▶ [Work request 1]: In the film review, return everything from "The gist of" down to "into a maelstrom.", word for word.
▶ [Work request 2]: Condense the film review's paragraph beginning "The gist of the plot is that" into a short bulleted list that keeps its main facts.
▶ [Work request 3]: Continue the film review from its last sentence.

▶ [Source passage]:
Describing the plot is difficult for several reasons. One is that I should not give too much away. Another is that the plot is difficult to get a handle on. By the end of the movie, we are not sure what is going on. Like "Rashomon" and "La locataire" ("The Tenant," by Roman Polanski), I don't believe what the camera is telling me.

The gist of the plot is that Shigeharu Aoyama (played by Ryo Ishibashi) has been a widower for seven years, and his son has encouraged him to get a girlfriend. The fortyish Aoyama has no idea how to go about it, so he talks to his friend Yasuhisa Yoshikawa (Jun Kunimura). Yoshikawa is a film or television producer. They concoct a scheme to call in about thirty young women ostensibly to audition for a role. Among the thirty is Asami Yamazaki (Eihi Shiina), and Aoyama is quite taken with her. He asks her out, and the tale spins into a maelstrom.

The movie was directed in 1999 by Takashi Miike based on the screenplay by Daisuke Tengan. The movie is set in Japan, and some of my confusion is undoubtedly based on my unfamiliarity with that culture. For example, Aoyama is the owner of a successful company, and one of the women who works there walks him to the elevator to announce her engagement. Aoyama is surprised she's telling him and congratulates her rather awkwardly. She responds awkwardly, and he leaves. In another scene, it's clear she has some interest in Aoyama, but I never figured it out. Her character and reason for being in the film were never resolved as far as I could tell. I have no idea whether Miike was telling his viewers something or not.

Some of the time, I was reminded of Freud's concepts, but I have no clue whether Freud's ideas are cultural and limited to Europeans or whether they would apply to Japanese people as well.

▶ [Source material]:
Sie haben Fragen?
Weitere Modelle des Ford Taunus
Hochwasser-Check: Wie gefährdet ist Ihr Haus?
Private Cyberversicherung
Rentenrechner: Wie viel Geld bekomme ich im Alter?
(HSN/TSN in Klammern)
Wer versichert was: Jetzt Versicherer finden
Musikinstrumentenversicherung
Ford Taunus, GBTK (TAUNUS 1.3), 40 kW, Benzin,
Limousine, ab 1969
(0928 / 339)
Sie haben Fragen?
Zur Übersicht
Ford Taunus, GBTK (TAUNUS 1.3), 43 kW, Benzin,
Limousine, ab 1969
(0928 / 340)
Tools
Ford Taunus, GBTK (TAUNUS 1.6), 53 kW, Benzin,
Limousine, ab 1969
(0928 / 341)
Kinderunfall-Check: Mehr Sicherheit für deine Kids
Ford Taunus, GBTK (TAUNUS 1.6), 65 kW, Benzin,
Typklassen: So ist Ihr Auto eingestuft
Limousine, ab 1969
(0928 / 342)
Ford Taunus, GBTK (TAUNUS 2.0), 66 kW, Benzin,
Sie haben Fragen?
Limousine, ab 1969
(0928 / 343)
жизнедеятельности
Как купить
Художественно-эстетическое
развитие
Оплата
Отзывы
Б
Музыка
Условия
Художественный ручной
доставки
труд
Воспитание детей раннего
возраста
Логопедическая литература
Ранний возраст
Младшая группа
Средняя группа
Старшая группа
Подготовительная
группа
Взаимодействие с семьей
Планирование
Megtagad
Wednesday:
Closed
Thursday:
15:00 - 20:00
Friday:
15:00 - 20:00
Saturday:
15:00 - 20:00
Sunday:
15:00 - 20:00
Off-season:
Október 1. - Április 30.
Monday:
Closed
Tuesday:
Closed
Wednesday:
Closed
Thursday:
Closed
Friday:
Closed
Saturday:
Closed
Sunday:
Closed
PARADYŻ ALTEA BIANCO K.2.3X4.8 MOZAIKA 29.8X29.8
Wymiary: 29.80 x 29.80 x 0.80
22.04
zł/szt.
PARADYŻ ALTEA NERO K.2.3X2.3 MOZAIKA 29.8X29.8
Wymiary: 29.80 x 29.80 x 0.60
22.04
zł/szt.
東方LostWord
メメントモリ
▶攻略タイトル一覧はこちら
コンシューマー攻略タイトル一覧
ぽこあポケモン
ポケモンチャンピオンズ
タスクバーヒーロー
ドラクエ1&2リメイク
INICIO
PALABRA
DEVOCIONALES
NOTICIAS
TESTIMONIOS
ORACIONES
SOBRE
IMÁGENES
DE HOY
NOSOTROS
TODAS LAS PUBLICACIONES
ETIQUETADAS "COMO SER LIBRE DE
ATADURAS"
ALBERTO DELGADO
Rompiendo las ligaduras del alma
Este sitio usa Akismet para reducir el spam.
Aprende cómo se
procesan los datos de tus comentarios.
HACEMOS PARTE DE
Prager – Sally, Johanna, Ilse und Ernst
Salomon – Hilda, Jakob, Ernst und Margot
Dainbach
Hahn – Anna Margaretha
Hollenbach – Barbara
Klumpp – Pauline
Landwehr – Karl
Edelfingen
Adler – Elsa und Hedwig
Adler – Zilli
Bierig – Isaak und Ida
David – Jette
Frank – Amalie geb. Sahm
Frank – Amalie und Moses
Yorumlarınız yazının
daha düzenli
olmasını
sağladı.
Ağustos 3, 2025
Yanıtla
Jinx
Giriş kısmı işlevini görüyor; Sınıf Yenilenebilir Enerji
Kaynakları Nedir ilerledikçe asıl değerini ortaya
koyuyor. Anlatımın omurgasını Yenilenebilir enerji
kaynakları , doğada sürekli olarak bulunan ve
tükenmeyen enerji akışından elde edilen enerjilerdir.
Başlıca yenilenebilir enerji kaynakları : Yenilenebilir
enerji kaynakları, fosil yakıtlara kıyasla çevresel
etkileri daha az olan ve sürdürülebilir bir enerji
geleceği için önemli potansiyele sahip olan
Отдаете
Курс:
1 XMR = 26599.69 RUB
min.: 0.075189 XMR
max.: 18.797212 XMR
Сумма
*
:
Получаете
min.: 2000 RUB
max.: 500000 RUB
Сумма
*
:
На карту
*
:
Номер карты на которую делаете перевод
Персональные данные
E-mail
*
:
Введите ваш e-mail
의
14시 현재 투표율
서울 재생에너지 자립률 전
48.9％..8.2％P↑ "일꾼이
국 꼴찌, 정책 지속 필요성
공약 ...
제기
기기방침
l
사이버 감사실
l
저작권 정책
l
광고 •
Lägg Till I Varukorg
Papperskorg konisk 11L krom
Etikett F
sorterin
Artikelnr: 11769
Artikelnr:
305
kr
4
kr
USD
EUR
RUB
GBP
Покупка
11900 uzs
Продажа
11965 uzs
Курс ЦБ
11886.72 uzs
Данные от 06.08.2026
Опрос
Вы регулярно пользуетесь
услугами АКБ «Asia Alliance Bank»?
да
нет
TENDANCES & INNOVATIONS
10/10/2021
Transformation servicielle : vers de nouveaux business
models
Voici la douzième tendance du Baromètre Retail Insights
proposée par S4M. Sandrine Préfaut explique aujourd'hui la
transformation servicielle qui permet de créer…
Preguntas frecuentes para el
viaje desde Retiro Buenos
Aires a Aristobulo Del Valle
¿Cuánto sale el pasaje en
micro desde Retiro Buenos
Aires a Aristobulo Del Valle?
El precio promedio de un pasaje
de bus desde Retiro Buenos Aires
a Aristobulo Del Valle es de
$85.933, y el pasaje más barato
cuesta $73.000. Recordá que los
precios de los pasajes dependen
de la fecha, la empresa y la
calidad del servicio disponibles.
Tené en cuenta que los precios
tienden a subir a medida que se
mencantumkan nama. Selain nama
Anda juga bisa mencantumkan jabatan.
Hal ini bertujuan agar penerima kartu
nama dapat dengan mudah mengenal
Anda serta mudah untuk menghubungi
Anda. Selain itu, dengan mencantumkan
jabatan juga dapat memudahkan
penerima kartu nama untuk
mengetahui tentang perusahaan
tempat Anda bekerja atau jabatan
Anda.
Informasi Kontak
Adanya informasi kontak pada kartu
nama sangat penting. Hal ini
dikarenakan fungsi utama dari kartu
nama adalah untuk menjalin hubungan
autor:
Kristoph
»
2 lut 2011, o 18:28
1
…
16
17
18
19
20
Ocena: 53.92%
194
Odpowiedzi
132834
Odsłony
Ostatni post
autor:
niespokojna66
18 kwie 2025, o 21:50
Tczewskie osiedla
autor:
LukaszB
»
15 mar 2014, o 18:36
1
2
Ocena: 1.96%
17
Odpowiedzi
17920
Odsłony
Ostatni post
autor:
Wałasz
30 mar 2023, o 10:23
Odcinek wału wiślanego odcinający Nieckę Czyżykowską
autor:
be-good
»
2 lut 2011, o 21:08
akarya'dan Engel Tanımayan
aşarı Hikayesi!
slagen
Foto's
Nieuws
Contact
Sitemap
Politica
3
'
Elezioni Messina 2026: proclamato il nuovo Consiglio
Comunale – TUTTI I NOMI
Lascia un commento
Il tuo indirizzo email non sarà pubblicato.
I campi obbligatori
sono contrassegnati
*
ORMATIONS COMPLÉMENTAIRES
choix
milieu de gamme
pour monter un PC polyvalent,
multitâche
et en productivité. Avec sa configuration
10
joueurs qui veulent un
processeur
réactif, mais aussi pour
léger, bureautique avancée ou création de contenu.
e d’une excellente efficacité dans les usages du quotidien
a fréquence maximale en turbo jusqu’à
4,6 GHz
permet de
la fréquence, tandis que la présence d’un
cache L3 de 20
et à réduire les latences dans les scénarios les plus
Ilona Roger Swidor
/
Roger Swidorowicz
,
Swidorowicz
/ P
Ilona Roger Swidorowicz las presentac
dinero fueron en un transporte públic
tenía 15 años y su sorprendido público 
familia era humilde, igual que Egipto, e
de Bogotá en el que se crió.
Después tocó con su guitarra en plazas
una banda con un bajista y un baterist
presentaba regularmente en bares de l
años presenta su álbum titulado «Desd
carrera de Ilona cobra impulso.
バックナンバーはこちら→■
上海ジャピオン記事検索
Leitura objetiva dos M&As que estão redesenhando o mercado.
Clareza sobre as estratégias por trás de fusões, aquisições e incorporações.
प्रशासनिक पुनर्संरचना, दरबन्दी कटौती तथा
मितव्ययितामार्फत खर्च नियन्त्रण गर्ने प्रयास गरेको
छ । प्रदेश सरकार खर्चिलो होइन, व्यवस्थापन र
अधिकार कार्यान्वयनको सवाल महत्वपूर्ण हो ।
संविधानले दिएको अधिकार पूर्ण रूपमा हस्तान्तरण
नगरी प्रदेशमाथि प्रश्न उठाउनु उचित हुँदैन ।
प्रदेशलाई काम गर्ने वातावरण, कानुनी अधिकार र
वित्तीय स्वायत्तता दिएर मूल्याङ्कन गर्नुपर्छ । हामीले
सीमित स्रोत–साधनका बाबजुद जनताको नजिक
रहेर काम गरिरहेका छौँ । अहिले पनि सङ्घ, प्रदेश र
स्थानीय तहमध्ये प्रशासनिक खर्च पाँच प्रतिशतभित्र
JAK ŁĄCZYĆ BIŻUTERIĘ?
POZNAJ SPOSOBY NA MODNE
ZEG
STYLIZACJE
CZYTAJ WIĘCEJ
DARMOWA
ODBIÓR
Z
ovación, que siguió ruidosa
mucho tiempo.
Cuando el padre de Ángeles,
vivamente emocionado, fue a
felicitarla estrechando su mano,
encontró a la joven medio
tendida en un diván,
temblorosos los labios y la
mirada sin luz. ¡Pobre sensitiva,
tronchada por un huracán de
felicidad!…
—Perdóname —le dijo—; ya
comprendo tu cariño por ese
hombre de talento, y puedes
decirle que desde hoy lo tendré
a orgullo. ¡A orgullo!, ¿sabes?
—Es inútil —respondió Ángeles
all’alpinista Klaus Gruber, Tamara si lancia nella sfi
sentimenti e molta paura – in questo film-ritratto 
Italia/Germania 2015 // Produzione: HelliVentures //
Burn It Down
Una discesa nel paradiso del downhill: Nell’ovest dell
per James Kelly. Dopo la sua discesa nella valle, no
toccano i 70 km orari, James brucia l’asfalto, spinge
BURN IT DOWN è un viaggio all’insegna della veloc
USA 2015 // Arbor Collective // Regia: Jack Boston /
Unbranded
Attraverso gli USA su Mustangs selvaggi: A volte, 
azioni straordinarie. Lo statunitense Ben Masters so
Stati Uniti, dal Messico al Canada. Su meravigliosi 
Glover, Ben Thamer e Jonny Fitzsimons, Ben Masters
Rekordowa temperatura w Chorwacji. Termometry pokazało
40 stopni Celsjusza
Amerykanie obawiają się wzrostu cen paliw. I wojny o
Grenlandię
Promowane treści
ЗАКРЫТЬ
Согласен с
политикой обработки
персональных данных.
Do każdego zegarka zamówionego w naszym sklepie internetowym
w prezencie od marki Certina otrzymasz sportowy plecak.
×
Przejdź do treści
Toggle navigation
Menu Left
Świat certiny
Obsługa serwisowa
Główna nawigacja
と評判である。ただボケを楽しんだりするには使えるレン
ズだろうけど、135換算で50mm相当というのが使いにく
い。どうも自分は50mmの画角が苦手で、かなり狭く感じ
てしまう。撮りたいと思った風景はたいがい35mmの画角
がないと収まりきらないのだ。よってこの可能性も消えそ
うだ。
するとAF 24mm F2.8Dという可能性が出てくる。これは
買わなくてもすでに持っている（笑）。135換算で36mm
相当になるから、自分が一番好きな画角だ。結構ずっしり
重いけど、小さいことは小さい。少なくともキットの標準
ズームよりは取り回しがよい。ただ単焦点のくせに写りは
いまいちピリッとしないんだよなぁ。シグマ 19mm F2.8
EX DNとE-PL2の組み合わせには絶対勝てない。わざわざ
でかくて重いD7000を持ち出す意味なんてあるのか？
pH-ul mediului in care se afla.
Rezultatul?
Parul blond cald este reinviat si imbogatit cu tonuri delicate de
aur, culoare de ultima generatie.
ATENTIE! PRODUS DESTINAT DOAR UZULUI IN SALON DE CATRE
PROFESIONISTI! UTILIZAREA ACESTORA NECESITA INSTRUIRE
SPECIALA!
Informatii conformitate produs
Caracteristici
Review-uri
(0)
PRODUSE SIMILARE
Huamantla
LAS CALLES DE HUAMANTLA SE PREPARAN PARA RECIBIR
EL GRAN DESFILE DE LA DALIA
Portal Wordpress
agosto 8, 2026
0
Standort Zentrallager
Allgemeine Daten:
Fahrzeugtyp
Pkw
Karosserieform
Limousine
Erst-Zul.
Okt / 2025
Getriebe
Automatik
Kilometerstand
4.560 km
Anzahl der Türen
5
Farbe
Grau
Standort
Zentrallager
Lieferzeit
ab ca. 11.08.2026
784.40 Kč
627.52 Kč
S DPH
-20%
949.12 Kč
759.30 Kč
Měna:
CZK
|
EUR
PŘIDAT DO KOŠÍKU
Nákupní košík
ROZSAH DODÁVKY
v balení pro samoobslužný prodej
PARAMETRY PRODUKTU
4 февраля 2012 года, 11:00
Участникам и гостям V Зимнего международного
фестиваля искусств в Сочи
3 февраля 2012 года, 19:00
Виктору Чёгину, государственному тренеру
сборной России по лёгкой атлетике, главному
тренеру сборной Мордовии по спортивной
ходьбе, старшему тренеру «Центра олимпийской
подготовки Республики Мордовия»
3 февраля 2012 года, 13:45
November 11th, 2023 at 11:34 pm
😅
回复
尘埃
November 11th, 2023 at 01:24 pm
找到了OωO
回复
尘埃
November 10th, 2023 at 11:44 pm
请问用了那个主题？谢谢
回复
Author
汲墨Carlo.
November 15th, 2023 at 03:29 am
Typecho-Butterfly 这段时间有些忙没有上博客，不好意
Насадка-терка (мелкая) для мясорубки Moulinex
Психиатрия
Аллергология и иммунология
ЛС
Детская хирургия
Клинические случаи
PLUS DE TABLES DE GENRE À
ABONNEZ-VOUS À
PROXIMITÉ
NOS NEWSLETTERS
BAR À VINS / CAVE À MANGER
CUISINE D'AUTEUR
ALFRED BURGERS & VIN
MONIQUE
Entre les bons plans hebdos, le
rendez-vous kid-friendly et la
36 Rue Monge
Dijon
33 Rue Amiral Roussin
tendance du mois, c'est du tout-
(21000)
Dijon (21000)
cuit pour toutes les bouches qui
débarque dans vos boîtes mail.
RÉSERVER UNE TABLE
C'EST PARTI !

▶ [Written response 1]:
The gist of the plot is that Shigeharu Aoyama (played by Ryo Ishibashi) has been a widower for seven years, and his son has encouraged him to get a girlfriend. The fortyish Aoyama has no idea how to go about it, so he talks to his friend Yasuhisa Yoshikawa (Jun Kunimura). Yoshikawa is a film or television producer. They concoct a scheme to call in about thirty young women ostensibly to audition for a role. Among the thirty is Asami Yamazaki (Eihi Shiina), and Aoyama is quite taken with her. He asks her out, and the tale spins into a maelstrom.

▶ [Written response 2]:
- Shigeharu Aoyama (Ryo Ishibashi) has been a widower for seven years, and his son urges him to find a girlfriend.
- Aoyama, about forty, doesn't know how to go about it and turns to his friend Yasuhisa Yoshikawa (Jun Kunimura), a film or television producer.
- The two set up a fake audition for a role and call in about thirty young women.
- Aoyama is taken with one of them, Asami Yamazaki (Eihi Shiina), and asks her out.
- From there the story spins into a maelstrom.

▶ [Written response 3]:
"Audition" starts out as a straightforward flick about a man who loved his wife; she died in his arms in the hospital, and he raised his son alone. Aoyama and Yoshikawa have a conversation about loneliness in general and the loneliness of the Japanese in particular. Aoyama is urged by his son and by Yoshikawa to get a girlfriend. Yoshikawa's scheme of auditions for a movie strike Aoyama as dishonest, and at one point he describes the plan as criminal. It's my understanding that Aoyama feels guilty for deserting his wife, even though she's been dead for seven years. And I believe Aoyama feels uncomfortable with Asami's age of 24; at one point he's referred to as an old fool.

The problem is that as we are sucked with Aoyama down the whirlpool; we can't tell whether the director is lying to us about what's going on. Is Miike commenting on Japanese mores and culture of submissive women (Aoyama calls Asami obedient)? Or is the movie about Aoyama's guilt over "leaving" his wife for the much younger woman? In the end, because I think Miike misleads us, I'm unable to tell. I think Miike intentionally makes the last third or so of the movie ambiguous, so feel free to insert your own meaning into the end.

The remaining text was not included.